Salvador Perez tore the Minnesota Twins a new one this week, racking up nine hits and hitting for the series cycle with two doubles, a triple, and a dong. You might not know it from all the attention paid to Jackie Bradley Jr.'s hitting streak, but Sal is riding a pretty nice one of his own, reaching in eleven straight games. To cap it all off, Perez even worked a five-pitch walk against Tyler Duffey to start the second yesterday afternoon, boosting his walk rate to a career high 4.8%. Eric Hosmer is clearly the offensive center of his team with a wRC+ of 133, but after last night's performance, Sal (123) has been deputized as his second, passing both Lorenzo Cain (114) and the shelved Mike Moustakas (118).
This season, Perez has been an extra-base hit machine, roping 11 doubles, 2 triples (!), and 7 homers, accounting for nearly half of the 45 hits that make up his .283 batting average. The key for Perez has been getting the ball in the air and limiting his ground balls.
Over the first five years of his career, Perez maintained a fairly standard batted ball profile with around 20% line drives, 45% ground balls, and 35% fly balls. This season, the line drive rate has been the same, but he has swapped enough grounders for fly balls that he is hitting the latter at more than a 50.8% clip, second highest rate in the league.
Batted ball type is judged by people watching the games, but this massive shift is also represented in the Statcast data available. A look at the batted balls recorded by the system shows his average launch angle has increased from 13.3 degrees in 2015 to 19.9 degrees this season. That's a pretty sizeable jump, as is his exit velocity, which is up from 87.9 mph to 90.6 this year. Perez has hit the ball in play or for a homer often enough that we can have some confidence this has been a real change, now the question is whether he can keep it up.

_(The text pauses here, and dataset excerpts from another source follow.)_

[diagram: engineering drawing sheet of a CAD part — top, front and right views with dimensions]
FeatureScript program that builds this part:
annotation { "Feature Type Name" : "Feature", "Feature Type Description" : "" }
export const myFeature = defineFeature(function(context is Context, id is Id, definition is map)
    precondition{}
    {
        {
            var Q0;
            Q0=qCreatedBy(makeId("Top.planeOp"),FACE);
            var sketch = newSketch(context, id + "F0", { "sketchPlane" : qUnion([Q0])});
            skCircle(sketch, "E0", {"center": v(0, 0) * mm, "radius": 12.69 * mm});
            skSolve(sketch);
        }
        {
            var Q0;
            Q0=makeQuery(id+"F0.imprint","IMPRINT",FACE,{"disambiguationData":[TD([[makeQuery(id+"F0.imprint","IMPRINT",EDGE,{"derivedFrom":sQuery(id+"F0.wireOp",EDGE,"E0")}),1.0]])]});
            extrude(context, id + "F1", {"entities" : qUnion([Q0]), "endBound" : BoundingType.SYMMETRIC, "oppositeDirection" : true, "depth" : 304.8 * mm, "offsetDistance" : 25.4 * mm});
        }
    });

In some ways, Perez is still very much the hitter that he was when he lost his mind in 2014 and started swinging at everything. Perez has been a free swinger again this season, with a swing rate consistent with the last two seasons, both within and outside the zone. His swinging strike rate, however, is at a career high, and as luck would have it, the increase is due exclusively to missing on pitches outside the zone. Pitches outside the zone are tougher to square up, and making contact with fewer of them has taken away some of the more poorly struck balls that would have dragged his average exit velocity down last season.
In some cases, these additional swinging strikes have given Sal the opportunity to see a better pitch to hit, or take a walk, which he's now doing at a respectable rate. But it's also lead to an eight percentage point jump in his strikeout rate, bumping it up to 21.4%.
The contact rate on pitches outside the zone seems unlikely to continue. In a perfect world, Perez would swing at a 30%, rather than 40% of non-strikes, but that likely isn't in the cards. He'll probably hit a few more cans of corn and pound a couple more into the dirt, and his BABIP will regress, and he'll start hitting .260 again.
Sal Perez has always been a streaky player. Generally, hitters are, but Sal may be streakier than most. Just look at the 15-game rolling average of his offensive production for his career, again represented by wRC+. It reads like a train of pulses running through an active neuron. Perez is in a depolarization phase right now. He will repolarize, eventually, and then there will be a refractory period.
At the end of the day, Perez will likely be a league-average hitter, at least that's what the projection systems say the rest of the season has in store for him. That is better than he has managed the past two seasons though, and a league-average bat plays just fine with his defensive profile.